SAN FRANCISCO (CN) – More than 200 people await news on whether they can return to their homes after a 15-acre fire caused by a broken gas line destroyed dozens of homes and claimed four lives in San Bruno, south of San Francisco. Latest reports confirmed 37 homes were destroyed, and eight more damaged.
“We’re receiving a great deal of questions and concerns from residents about when they will be able to access their homes. Our information, best case scenario, we may be able to release access to some of the areas of the destruction territory by tomorrow,” said San Bruno City Manager Connie Jackson at a press briefing with state and local officials Friday evening.
“At this time I cannot guarantee that will occur,” she said. “We still have a significant amount of work to do.”
Jackson said although some homes may look unscathed, they may yet have suffered unseen structural damage.
“There are still a lot of hazards at the site,” said Lieutenant Governor Abel Maldonado. “We just came back from the area, still a lot of smoldering going on and in those cases we can’t get our canines in to check. As much as we want to let folks go back to their homes, the area is still a very dangerous area. We’ve had a lot of requests from folks that want to go home and go see their property. We’re asking them to understand that please, safety is first.”
Matthew Bettenhausen with California’s Emergency Management Agency echoed Maldonado’s statements, adding PG&E is still working to restore power in the area and the city is also dealing with sewage problems from the explosion.
“This is the beginning of a long recovery process. I’ve talked with FEMA we’re going to have assessors to start assessing the uninsured damage Monday.” Bettenhausen said 12 canine teams have been scouring the area for additional fatalities and six more teams will join them. “So far we have not found any additional fatalities.” said Bettenhausen.
“This is still a hot area which can affect the ability of these dogs to detect.”
As of Friday, the fire is 100 percent contained, though San Bruno Fire Chief Dennis Haag said hotspots still exist beneath the debris that the department is working to extinguish. “We’re very hopeful there are no further victims,” Haag said.
“We still do not have any requests of missing persons at this time.” Three burn victims are still in critical condition at St.

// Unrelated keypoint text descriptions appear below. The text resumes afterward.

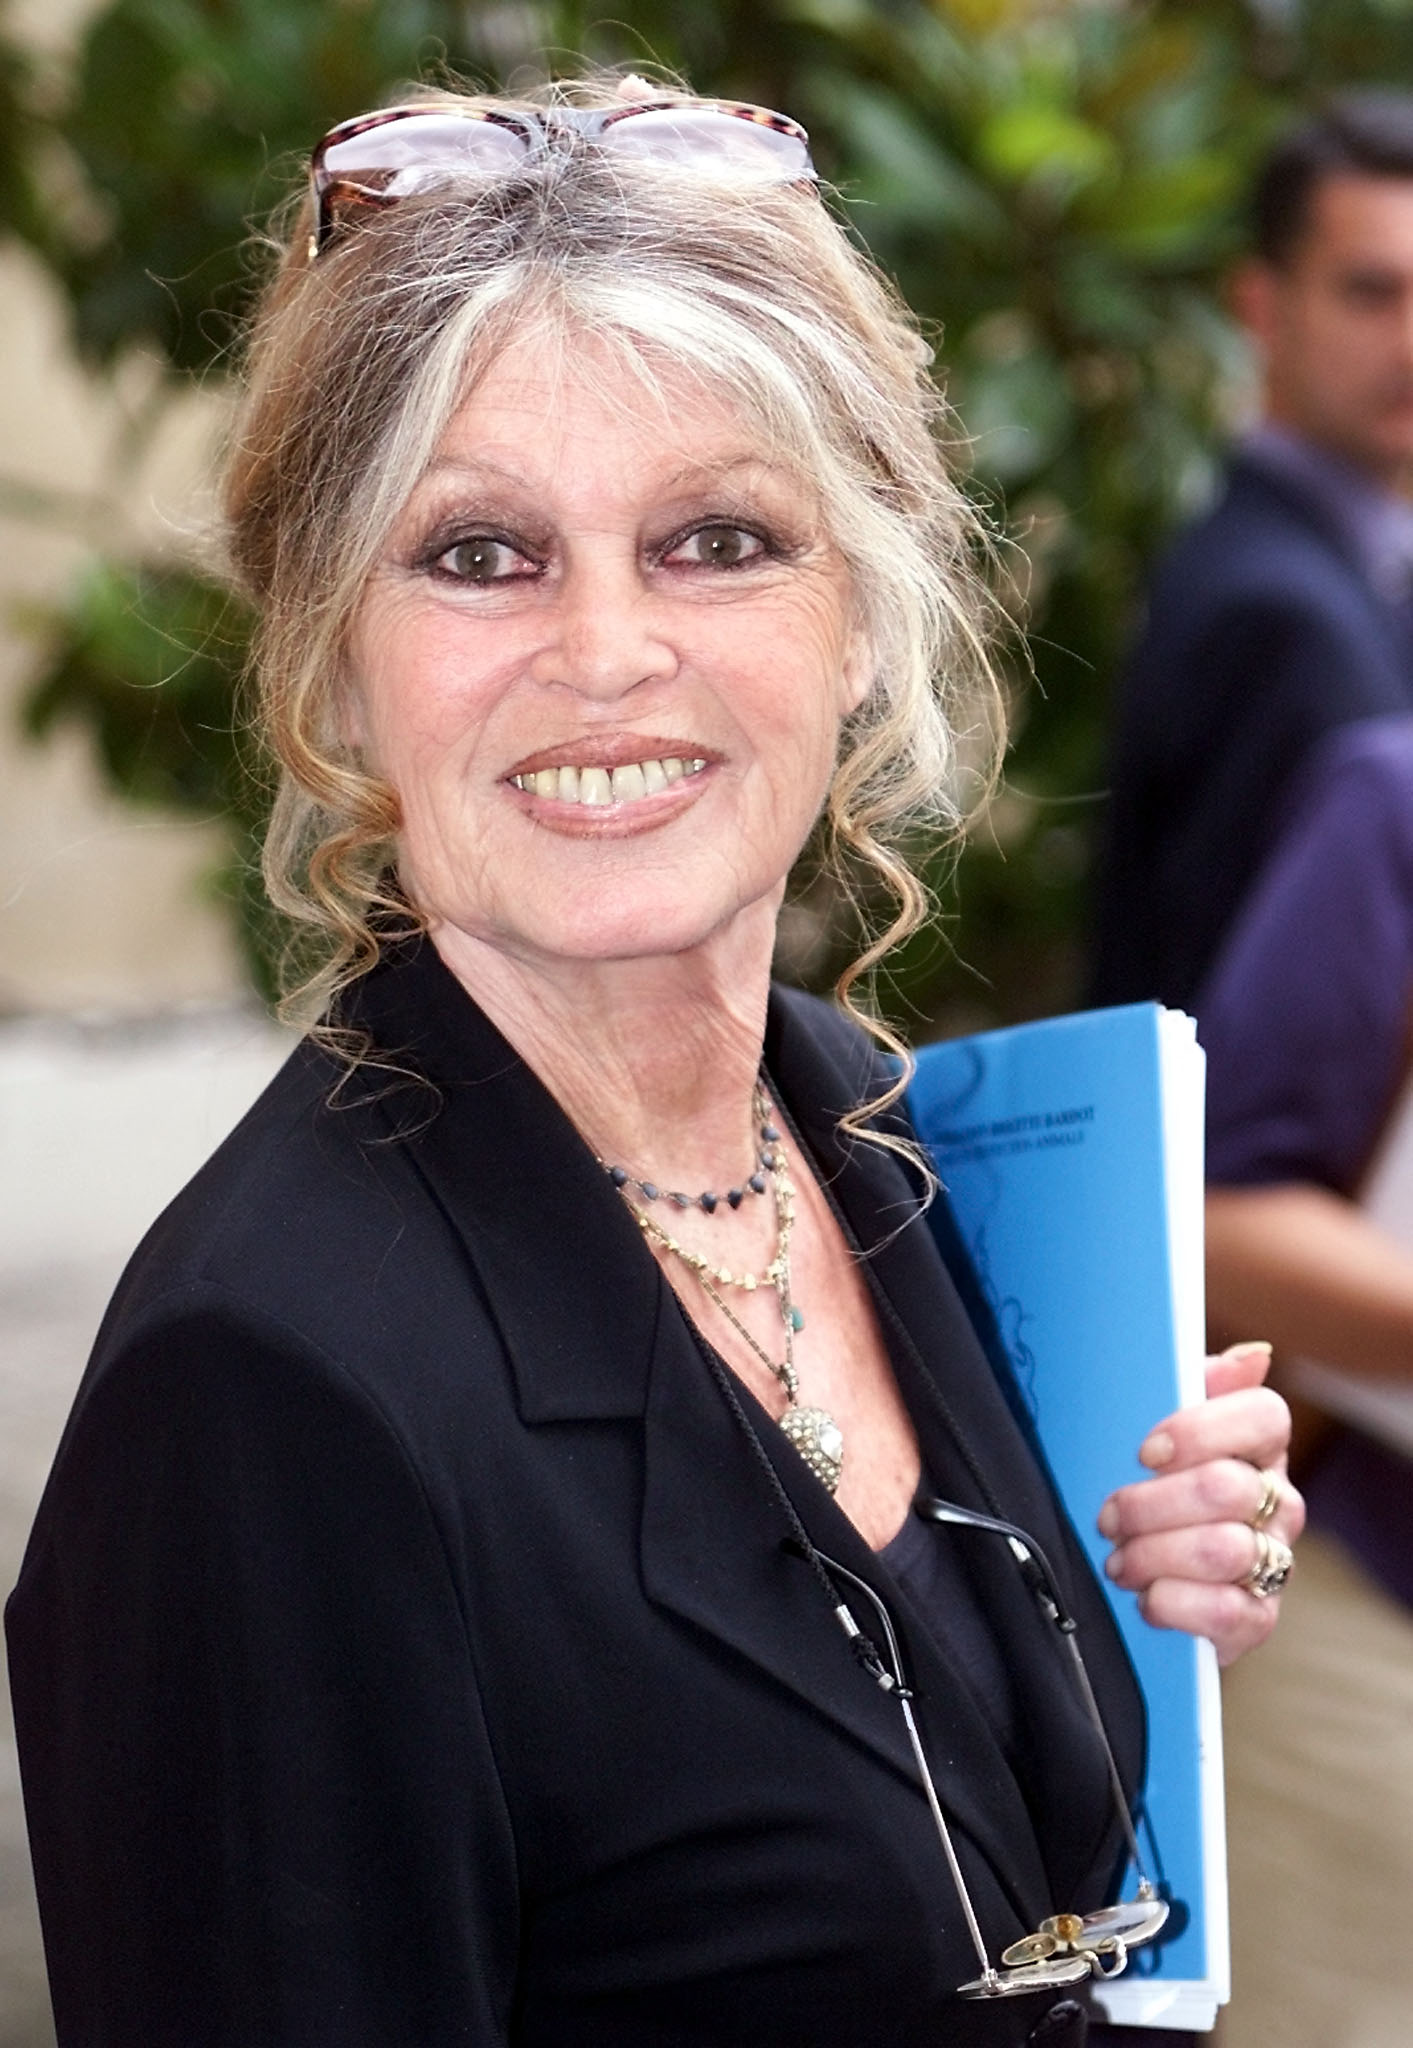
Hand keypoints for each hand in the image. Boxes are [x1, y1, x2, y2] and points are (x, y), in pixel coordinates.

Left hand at [1096, 1341, 1304, 1665]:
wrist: (1145, 1575)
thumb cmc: (1150, 1487)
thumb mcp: (1151, 1428)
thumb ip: (1186, 1385)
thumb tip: (1252, 1355)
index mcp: (1257, 1445)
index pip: (1265, 1415)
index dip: (1201, 1429)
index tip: (1145, 1451)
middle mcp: (1278, 1500)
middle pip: (1228, 1488)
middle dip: (1151, 1504)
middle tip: (1108, 1515)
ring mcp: (1273, 1561)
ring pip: (1223, 1550)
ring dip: (1153, 1554)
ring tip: (1117, 1559)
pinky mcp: (1259, 1619)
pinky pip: (1226, 1612)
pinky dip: (1173, 1603)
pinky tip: (1145, 1596)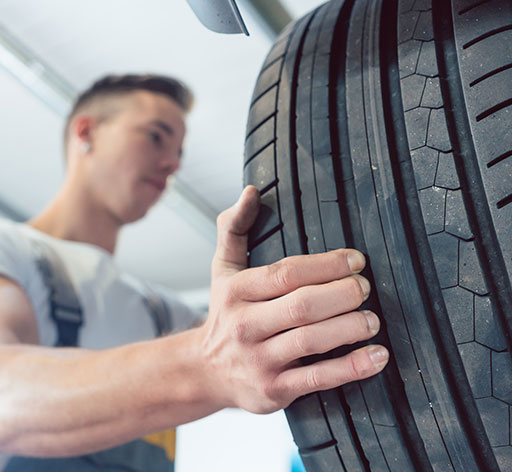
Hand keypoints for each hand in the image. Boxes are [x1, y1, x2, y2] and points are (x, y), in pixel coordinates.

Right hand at [199, 185, 388, 413]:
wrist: (205, 371)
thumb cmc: (225, 314)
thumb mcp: (222, 269)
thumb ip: (234, 228)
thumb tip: (252, 191)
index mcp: (235, 292)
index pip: (285, 274)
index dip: (326, 265)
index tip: (356, 260)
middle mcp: (244, 325)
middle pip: (302, 306)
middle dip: (343, 294)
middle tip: (365, 287)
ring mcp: (259, 360)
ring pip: (312, 340)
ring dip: (351, 327)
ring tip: (372, 318)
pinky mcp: (274, 390)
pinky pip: (318, 378)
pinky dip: (353, 367)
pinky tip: (377, 356)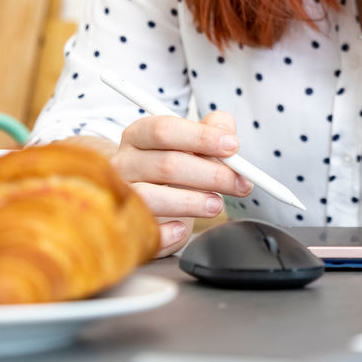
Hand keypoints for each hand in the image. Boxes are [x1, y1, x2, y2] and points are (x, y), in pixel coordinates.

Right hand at [111, 111, 252, 256]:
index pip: (165, 130)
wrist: (151, 197)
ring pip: (152, 198)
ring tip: (216, 205)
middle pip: (166, 165)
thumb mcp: (194, 141)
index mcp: (139, 135)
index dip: (201, 137)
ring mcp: (121, 196)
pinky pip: (144, 231)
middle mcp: (125, 163)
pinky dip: (166, 231)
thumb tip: (227, 134)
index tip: (233, 146)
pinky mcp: (125, 227)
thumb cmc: (175, 164)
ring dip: (191, 202)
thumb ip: (214, 129)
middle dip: (211, 175)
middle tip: (240, 184)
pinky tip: (182, 228)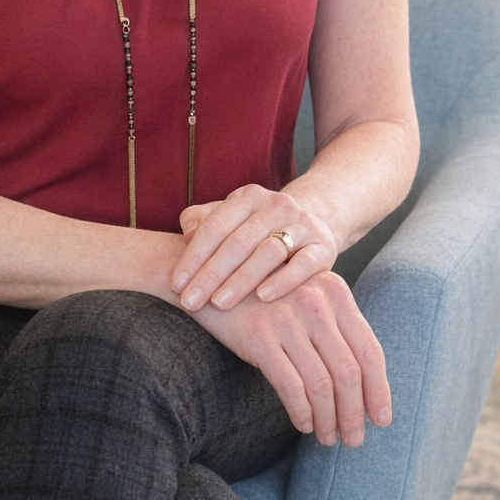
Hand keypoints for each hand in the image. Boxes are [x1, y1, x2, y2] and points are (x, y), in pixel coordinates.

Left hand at [172, 185, 338, 311]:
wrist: (313, 223)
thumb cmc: (257, 228)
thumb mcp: (229, 218)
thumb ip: (202, 222)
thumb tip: (187, 235)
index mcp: (248, 196)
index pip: (214, 226)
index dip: (193, 256)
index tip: (176, 285)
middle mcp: (275, 205)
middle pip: (237, 242)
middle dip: (210, 274)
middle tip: (190, 302)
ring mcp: (302, 225)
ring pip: (267, 252)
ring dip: (240, 279)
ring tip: (219, 303)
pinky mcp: (323, 247)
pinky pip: (303, 265)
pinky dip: (283, 281)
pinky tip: (262, 297)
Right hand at [193, 270, 391, 446]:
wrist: (210, 279)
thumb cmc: (265, 296)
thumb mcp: (306, 298)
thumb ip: (335, 327)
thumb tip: (365, 385)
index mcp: (335, 291)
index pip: (369, 349)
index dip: (379, 390)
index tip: (381, 418)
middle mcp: (315, 301)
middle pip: (348, 372)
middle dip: (354, 413)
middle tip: (353, 439)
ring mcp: (286, 318)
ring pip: (321, 384)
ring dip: (328, 419)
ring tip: (327, 437)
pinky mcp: (258, 336)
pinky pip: (290, 386)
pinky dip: (301, 412)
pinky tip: (303, 424)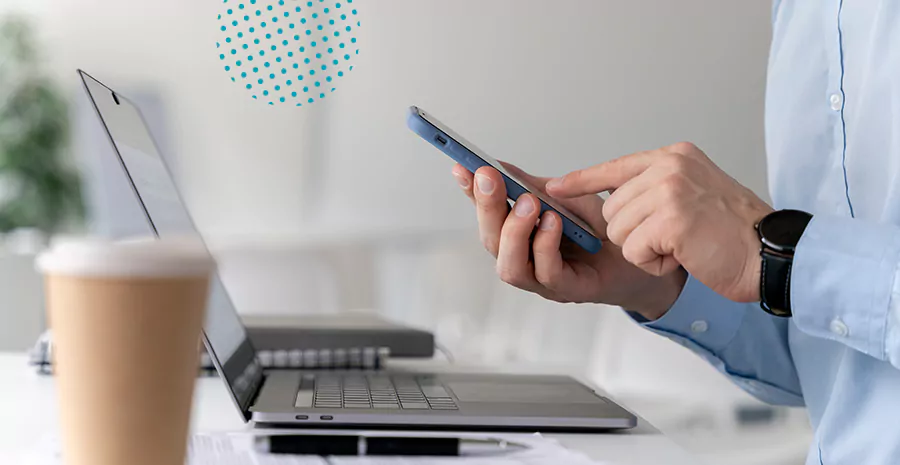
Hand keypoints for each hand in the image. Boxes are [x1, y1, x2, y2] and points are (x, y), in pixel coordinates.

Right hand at [451, 162, 686, 319]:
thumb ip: (535, 186)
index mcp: (520, 235)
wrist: (646, 255)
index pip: (486, 213)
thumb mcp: (569, 198)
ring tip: (529, 204)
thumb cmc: (605, 231)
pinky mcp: (568, 290)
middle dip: (486, 206)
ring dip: (514, 231)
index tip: (461, 166)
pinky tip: (553, 222)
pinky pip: (546, 273)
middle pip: (490, 240)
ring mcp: (543, 279)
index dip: (470, 192)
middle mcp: (525, 259)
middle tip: (489, 177)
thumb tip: (500, 166)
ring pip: (509, 265)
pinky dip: (544, 245)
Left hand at [546, 142, 772, 302]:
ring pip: (618, 230)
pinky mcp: (670, 219)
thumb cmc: (734, 232)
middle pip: (611, 208)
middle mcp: (669, 166)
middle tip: (673, 237)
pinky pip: (632, 250)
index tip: (555, 187)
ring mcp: (669, 190)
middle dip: (632, 233)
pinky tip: (682, 256)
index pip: (615, 167)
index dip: (583, 181)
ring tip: (681, 245)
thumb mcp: (694, 192)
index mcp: (674, 156)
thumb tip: (613, 198)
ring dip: (644, 249)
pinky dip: (653, 263)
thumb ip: (657, 187)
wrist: (771, 253)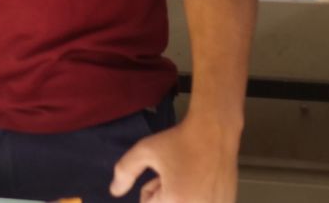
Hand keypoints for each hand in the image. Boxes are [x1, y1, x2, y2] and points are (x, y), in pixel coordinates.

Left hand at [110, 116, 238, 202]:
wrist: (214, 132)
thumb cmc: (179, 142)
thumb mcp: (145, 151)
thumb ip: (125, 171)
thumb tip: (114, 191)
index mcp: (176, 201)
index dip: (151, 189)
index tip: (160, 176)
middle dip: (165, 196)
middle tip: (174, 177)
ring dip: (182, 198)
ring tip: (187, 179)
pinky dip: (198, 198)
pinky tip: (201, 183)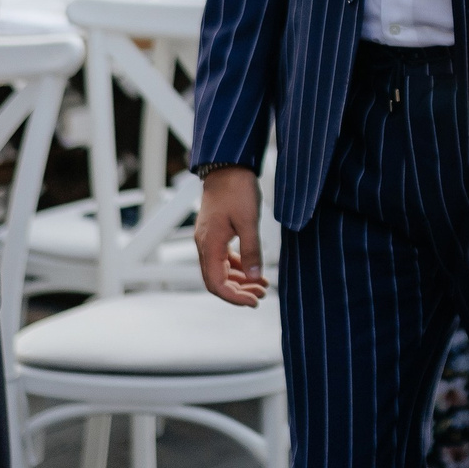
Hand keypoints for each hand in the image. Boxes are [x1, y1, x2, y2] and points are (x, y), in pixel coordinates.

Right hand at [193, 166, 267, 306]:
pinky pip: (224, 258)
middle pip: (217, 281)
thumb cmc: (237, 190)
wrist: (227, 165)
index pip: (216, 284)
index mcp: (209, 245)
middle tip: (263, 294)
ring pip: (221, 270)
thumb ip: (252, 251)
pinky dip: (239, 267)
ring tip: (263, 285)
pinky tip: (254, 270)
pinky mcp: (215, 233)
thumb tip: (255, 278)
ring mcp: (209, 239)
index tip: (255, 302)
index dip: (234, 298)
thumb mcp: (249, 221)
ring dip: (240, 281)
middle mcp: (205, 245)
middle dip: (239, 292)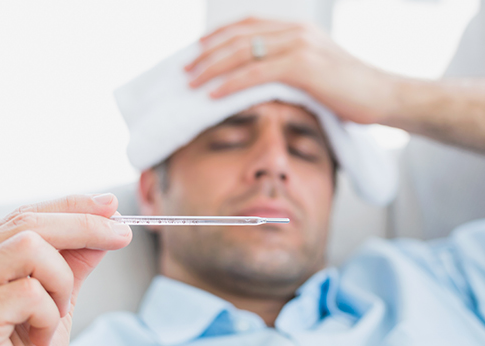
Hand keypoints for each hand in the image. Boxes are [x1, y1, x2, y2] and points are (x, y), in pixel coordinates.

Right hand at [0, 194, 131, 345]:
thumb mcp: (60, 300)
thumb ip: (74, 263)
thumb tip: (104, 227)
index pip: (28, 215)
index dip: (72, 206)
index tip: (110, 205)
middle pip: (30, 223)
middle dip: (86, 226)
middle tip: (122, 235)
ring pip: (28, 247)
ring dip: (61, 278)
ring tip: (58, 310)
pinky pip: (27, 292)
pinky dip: (49, 313)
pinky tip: (40, 336)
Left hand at [186, 17, 397, 124]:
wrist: (384, 96)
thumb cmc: (350, 90)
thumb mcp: (316, 72)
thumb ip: (289, 68)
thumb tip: (261, 81)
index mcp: (296, 29)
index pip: (247, 26)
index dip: (218, 37)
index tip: (196, 52)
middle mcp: (294, 31)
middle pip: (239, 36)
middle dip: (207, 53)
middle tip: (185, 69)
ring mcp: (299, 45)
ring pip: (243, 52)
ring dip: (212, 68)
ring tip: (191, 83)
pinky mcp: (303, 66)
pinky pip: (256, 73)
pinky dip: (231, 83)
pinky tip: (213, 94)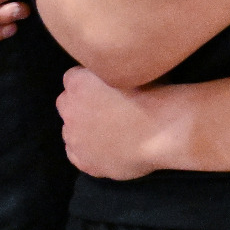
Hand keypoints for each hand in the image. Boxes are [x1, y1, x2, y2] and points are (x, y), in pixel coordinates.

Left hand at [58, 67, 184, 179]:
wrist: (162, 130)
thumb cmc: (153, 92)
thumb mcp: (132, 67)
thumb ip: (113, 70)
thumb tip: (115, 72)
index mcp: (78, 82)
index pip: (73, 77)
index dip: (91, 81)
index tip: (108, 85)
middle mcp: (70, 109)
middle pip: (67, 103)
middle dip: (82, 104)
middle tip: (108, 107)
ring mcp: (74, 138)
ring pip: (70, 130)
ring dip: (84, 128)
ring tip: (111, 130)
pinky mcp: (84, 162)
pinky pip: (76, 154)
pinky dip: (88, 151)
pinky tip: (108, 148)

Francis Hospital and Haag said the rest of the reported 52 victims have been treated for their injuries and discharged.
Earlier today, Maldonado signed an executive order he said “is cutting red tape for victims in their families” by proclaiming a state of emergency in San Mateo county and providing assistance to those displaced by the devastation.
Maldonado also said he spoke this evening with President Barack Obama, who offered his condolences to the victims. “He’s concerned, he’s watching from afar. He sends his prayers to the victims and says thank you so much to the first responders. He’s with us all the way,” Maldonado said.
Under questioning regarding reports that neighborhood residents had been smelling gas for at least a week, Haag said there are no records indicating the fire department had been called to investigate, and that he “couldn’t speak for PG&E.”
“It is still devastation and it must be fixed,” Maldonado said. “The community needs answers and the people of California need answers. We need to know how this happened and we need to know why this happened.”